I understand how they map to each other but I've only done JSX. That said, I'm old so calling functions all over the place is in my wheelhouse, and I'd love to hear from folks who have done both.
This is actually the selling point to me. As someone who started learning pure HTML, JSX just makes a lot of sense to me intuitively. It feels like intelligent HTML
React "compiler" is in fact a transpiler, which is a very common thing in JS.
>React is full of magic syntax that looks like functions
Full of magic syntax meaning 5 straightforward hooks? Surely they are not true free-form JavaScript, but at least the syntax itself is not turned into a DSL
https://react.dev/learn/react-compiler/introduction#what-doe...

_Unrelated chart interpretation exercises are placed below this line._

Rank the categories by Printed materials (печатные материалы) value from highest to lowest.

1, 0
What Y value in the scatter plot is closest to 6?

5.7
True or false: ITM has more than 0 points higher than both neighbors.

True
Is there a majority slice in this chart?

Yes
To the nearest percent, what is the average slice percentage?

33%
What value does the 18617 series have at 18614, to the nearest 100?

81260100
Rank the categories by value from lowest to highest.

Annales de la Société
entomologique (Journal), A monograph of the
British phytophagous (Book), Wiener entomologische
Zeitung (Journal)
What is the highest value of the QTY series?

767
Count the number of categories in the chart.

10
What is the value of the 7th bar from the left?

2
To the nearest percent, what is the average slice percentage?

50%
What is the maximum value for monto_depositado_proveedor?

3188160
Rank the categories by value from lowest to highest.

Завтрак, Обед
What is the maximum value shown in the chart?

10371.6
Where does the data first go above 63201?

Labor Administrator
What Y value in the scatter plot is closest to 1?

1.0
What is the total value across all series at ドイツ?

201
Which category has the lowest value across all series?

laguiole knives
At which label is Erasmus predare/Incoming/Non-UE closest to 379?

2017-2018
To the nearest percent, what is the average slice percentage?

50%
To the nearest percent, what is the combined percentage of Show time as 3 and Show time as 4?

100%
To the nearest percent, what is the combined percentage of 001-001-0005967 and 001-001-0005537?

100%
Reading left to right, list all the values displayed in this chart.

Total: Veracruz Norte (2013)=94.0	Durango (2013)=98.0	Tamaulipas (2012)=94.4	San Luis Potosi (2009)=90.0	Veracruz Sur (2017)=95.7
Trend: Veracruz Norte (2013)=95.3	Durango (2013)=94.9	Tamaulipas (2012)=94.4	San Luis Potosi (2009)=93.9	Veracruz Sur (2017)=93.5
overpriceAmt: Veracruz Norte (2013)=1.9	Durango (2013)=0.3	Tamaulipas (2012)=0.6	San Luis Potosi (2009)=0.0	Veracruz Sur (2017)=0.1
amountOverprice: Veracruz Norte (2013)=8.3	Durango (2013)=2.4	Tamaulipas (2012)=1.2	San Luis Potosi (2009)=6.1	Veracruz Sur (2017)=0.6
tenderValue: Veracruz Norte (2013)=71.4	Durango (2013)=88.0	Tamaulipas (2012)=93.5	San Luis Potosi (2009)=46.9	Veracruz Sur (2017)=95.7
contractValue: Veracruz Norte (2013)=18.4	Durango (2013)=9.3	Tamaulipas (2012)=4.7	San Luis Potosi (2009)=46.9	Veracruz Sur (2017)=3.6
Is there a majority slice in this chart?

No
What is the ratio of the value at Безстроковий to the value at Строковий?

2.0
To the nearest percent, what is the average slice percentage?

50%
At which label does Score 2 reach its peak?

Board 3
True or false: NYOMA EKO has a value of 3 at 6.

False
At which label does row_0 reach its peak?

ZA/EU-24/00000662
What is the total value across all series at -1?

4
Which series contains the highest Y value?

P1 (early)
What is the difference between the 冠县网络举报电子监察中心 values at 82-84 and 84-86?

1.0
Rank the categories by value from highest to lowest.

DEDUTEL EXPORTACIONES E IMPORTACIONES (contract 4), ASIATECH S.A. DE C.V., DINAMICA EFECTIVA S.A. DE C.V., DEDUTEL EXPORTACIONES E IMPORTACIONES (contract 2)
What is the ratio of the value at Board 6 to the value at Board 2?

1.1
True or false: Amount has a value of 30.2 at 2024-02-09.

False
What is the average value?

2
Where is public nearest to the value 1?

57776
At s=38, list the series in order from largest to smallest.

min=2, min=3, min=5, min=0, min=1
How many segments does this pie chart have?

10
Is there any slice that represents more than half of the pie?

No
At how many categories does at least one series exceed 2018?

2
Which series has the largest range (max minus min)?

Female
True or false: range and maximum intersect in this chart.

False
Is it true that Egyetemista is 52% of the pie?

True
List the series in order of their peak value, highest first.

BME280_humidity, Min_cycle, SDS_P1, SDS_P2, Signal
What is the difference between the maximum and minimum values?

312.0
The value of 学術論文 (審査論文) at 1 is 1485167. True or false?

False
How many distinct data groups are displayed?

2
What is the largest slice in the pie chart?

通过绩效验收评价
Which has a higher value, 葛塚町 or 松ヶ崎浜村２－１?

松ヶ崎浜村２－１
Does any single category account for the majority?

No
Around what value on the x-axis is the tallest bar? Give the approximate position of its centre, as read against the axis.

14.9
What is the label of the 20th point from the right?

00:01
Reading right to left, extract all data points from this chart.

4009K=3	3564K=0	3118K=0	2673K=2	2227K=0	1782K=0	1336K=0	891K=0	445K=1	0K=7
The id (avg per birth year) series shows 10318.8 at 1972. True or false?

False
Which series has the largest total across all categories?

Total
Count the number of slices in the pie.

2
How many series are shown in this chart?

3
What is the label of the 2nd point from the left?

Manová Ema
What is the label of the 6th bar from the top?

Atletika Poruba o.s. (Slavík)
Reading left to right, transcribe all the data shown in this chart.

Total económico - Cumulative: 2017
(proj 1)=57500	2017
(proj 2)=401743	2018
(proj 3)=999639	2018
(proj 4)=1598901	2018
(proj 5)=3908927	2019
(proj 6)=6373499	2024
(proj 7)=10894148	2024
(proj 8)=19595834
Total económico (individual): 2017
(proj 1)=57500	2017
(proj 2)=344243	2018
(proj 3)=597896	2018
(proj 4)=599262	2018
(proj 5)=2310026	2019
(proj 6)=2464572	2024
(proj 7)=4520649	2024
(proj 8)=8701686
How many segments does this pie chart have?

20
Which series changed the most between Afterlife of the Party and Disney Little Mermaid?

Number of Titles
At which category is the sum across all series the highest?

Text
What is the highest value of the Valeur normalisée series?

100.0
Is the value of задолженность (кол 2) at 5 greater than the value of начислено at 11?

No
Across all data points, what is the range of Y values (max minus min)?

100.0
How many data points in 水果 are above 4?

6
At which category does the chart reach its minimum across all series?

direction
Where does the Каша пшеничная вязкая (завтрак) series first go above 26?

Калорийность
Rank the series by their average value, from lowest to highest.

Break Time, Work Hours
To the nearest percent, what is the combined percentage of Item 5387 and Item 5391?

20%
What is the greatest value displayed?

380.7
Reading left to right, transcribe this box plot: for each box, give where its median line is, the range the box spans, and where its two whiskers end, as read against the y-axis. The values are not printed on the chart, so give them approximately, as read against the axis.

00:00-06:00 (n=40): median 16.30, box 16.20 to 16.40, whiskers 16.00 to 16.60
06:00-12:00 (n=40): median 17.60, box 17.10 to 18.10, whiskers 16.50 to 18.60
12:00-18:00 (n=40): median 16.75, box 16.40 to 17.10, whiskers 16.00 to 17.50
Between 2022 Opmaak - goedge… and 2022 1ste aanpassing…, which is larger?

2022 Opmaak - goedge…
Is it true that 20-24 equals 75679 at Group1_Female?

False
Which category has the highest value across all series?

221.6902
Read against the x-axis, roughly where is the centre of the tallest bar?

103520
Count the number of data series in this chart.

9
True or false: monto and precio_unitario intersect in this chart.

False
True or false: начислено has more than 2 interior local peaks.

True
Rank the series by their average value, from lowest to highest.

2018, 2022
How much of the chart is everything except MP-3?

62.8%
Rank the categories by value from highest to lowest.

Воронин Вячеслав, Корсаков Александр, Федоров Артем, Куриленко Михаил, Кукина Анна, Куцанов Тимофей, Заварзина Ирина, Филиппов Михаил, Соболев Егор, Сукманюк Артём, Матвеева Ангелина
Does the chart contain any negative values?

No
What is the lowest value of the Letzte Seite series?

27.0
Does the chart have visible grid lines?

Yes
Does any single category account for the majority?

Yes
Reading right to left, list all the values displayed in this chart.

The React cinematic universe has a habit of repurposing existing terminology, but they're both transpilers, to the extent that "transpiler" is even a word.
`useEffect` is straightforward? Cloudflare recently (like, literally 4 days ago)[1] had a pretty big outage because of the improper use of `useEffect` (surprise, surprise, it was the dependency array), a hook so infamous if you search "When should I use `useEffect`" you'll get approximately 9 trillion hits, with nearly all of them telling you something different, including Dan Abramov himself having to chip in with multiple blog posts telling people to NOT use it because of how much of a dumpster fire of a API it is.
[1] https://blog.cloudflare.com/deep-dive-into-cloudflares-sept-...
useEffect usage needs to die, yes. I don't think it's a case against React, given its age.
Otherwise, using React is straightforward. I started coding in it without reading any docs. As someone who used Dojo, prototype, ext.js, jQuery (+UI), Backbone.js, knockout (still has a special place), Mithril, the classic angular, vue (2), svelte, Marko and even Solid (I'm not totally sold on signals), React is the most straightforward by a mile.
Is it the most performant? Hell no. Is it the one with the least gotchas/warts? Nope. Concise? A giant no. Batteries included? It depends on what you're looking for...
But I can just be productive with it, and it makes sense.
Yes and all you have to do is learn why those semantics exist in order to do react well.
Unfortunately too many programmers still think they can just mimic other code to figure it out.
So from my personal experience the things you mentioned are non-issues in practice. Do you have a different experience?
As for hooks, I guess I mentally treat them as magic that lives in its own lane, and so I've never really thought that I could do anything with them, other than what the manual prescribes.
No. Plain JS requires no compilation.